- [Extrait de page]
....

Les origines d'Oikocredit

Oikocredit est issu de « l'Evangile social » du Conseil œcuménique des Eglises, et plus particulièrement de l'Assemblée Générale d'Uppsala (Suède) de 1968. De jeunes membres de l'Eglise y posèrent la question de l'utilisation par les banques des investissements des Eglises.

Sept ans plus tard, en 1975, la création de la SCOD (Société coopérative oecuménique de développement) leur apporte une réponse. La SCOD prendra le nom d'Oikocredit en 1999.

Un investissement éthique

Au départ, Oikocredit (anciennement SCOD) visait à proposer aux Eglises une filière d'investissement éthique qui soit plus conforme à leur vision sociale. Le principe était déjà posé : lutter contre la pauvreté et l'injustice sociale en prêtant à des entreprises commerciales créées par des personnes défavorisées. Oikocredit a ainsi été d'emblée un fonds d'investissements éthiques. Le bureau de soutien international a installé son siège à Amersfoort, aux Pays-Bas.

....

- [Données étudiées]
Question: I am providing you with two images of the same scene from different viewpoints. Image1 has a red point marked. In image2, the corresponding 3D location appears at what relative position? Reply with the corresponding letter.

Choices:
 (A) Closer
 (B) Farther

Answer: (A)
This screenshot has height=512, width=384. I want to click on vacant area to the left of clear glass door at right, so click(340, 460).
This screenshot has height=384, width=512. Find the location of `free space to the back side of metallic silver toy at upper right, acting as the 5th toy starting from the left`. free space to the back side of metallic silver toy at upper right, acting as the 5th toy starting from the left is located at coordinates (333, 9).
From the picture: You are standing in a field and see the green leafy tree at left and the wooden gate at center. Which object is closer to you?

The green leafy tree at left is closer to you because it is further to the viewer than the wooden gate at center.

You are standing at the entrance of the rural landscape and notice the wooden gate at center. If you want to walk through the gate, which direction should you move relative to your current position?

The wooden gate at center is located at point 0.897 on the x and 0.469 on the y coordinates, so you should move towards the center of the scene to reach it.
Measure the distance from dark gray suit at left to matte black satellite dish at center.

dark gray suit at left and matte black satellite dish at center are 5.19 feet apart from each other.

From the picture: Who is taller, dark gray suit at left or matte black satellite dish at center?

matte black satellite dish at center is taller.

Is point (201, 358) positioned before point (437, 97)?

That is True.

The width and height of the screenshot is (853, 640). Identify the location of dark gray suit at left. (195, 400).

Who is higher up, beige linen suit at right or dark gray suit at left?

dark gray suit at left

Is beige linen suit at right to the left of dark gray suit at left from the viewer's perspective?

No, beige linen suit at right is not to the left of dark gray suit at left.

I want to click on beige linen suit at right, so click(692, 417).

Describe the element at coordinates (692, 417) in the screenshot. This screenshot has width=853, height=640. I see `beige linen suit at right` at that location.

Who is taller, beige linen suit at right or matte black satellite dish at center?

....

- [Tâches à réaliser]
A. Relevez toutes les années mentionnées dans le texte sur les origines d'Oikocredit.
B. Continuez le texte sur les origines d'Oikocredit après sa dernière phrase.

- [Réponses attendues]
A. 1968, 1975, 1999

B.
Des débuts difficiles

A ses débuts, Oikocredit rencontre un double obstacle. D'abord, le manque de confiance d'une partie des trésoriers des Eglises qui voit mal comment cet instrument d'investissement alternatif pourra perdurer. Ensuite, la réticence morale d'une autre partie des trésoriers qui tiennent à donner plutôt qu'a prêter. Des associations de soutien se créent néanmoins en Europe. Elles représentent aujourd'hui encore la majeure partie du capital social d'Oikocredit.

Le succès d'Oikocredit

Oikocredit est aujourd'hui un des plus importants organismes privés de financement socialement responsable de la microfinance. Sans jamais tourner le dos à son origine religieuse, Oikocredit a su s'adresser aux investisseurs au-delà des seules Eglises et n'a jamais fait de la religion un critère d'attribution des prêts. Les principaux agents de ce succès sont certainement les hommes et les femmes qui, partout dans le monde, ont tenu leurs engagements vis-à-vis d'Oikocredit.